» **Parts of the exercise**
**A)** In the account of the TransPerfect court hearings, which Nevada judge heard the emergency motion?
**B)** Continue the account of the TransPerfect court hearings from its final sentence.

» **Excerpted text**
::::::::

I was incensed to hear that the Day of Atonement delay was not happening and that it seemed the judge and even Skadden Arps were playing politics with a Jewish holiday. Still, it is not surprising. After all, Delaware’s judiciary and even government seem a bit singularly shaded, and the same religious deference afforded in a state like say, New York or Florida, just does not need to exist in Delaware.
Dershowitz heard the shofar blast and then hightailed it Delaware to argue against contempt for his client the day after. After that hearing, Pincus filed some emergency motion in Nevada to stall the suit in that state, and the hearing for that Emergency motion in Nevada is what I went to see and hear on Wednesday the 16th.
The Professor was eloquent as always, and was on point enough to convince Nevada judge Nancy Allf that there was something awry with the ghost billing policy of the law firm and of Delaware’s corporate governance policies, but ultimately she punted the case so not to interfere with Chancellor Bouchard’s decision making. I thoroughly enjoyed listening to the professor, as I do when I see him on TV and read his materials. To hear him in a courtroom, his natural and original setting – away from the lights and set makeup, teleprompters and all, was a thrill. If only he talked about Israel in his presentation, as very few topics inspire such passion in him. Yet, he posed the TransPerfect case to allow the company to see what it is paying for as a constitutional argument, and that too is his sweet spot.
For the money I lost at the tables, I won a rare experience to witness one of the great courtroom orators of our time. That was worth the trip.
On the case; just to not leave my readers hanging, the very next day Bouchard ruled in Delaware on the post Yom Kippur hearing to hold Shawe and TransPerfect in contempt for the transgression of asking another jurisdiction to help him gain access to Skadden Arp’s itemized invoices (I think he must have thought that this was one of the sins for which we must pound our hearts). Reeling from his 25-hour fast and prayers, Dershowitz seemingly lost that argument too.

::::::::

» **Given entries**
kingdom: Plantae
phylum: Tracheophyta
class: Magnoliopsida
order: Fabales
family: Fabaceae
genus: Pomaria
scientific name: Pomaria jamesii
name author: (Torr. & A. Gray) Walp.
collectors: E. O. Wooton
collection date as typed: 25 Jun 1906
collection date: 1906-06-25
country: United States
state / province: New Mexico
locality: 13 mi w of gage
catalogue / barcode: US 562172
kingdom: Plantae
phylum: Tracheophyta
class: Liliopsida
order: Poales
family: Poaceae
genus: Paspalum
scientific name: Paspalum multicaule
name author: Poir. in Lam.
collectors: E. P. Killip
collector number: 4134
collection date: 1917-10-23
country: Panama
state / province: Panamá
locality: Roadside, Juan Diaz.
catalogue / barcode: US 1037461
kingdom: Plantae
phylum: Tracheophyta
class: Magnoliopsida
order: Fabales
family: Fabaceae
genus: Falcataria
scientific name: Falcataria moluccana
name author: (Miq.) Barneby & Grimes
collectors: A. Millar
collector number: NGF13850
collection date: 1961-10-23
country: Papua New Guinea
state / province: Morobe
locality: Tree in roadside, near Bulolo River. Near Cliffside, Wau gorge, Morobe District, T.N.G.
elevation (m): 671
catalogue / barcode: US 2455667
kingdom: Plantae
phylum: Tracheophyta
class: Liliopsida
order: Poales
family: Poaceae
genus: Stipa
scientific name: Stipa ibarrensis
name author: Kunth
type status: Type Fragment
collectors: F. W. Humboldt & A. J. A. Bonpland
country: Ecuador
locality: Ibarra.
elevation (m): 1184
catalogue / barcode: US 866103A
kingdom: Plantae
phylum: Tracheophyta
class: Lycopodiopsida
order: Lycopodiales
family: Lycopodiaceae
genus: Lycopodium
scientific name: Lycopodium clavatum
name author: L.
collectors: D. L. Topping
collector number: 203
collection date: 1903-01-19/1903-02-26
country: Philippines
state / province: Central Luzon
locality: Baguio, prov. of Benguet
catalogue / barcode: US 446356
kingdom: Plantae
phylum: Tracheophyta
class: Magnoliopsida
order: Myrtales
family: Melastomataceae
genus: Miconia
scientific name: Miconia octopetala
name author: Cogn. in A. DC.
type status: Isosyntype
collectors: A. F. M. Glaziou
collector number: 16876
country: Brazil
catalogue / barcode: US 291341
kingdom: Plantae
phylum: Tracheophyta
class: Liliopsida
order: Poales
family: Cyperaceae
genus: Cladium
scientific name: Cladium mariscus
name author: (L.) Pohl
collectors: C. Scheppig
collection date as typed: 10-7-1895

::::::::

» **Exercise responses**
**A)** Nancy Allf

**B)**
But did he?
Bouchard’s order was to hold Shawe in contempt and charge him and the company $30 thousand per day for every day that the Nevada lawsuit was not dropped; and they were given until the end of Shmini Atzeret (The Eighth Day of Assembly) on Monday, October 21 to drop the suit or face the fine. I wonder if it is purely coincidental that this Judge burdened TransPerfect and its team of Jewish lawyers on their holiday season. One Shmini Atzeret, Bouchard held a call with the lawyers and came to a seemingly miraculous decision – maybe God softened his heart as he did Pharaoh when he finally let the Hebrew people leave Egypt after being hit by ten devastating plagues– and ruled that he would not hold Shawe in contempt for daring to ask to see what he was paying for, and he told Skadden to produce the invoices for the company to view. Later that same day, as the celebration of the Torah (Simchat Torah) began, Shawe and his company ended the Nevada action and triumphantly declared victory.
The period of Sukkot will forever be remembered and celebrated by TransPerfect and its team of lawyers, and all of this because I got to see Alan Dershowitz perform.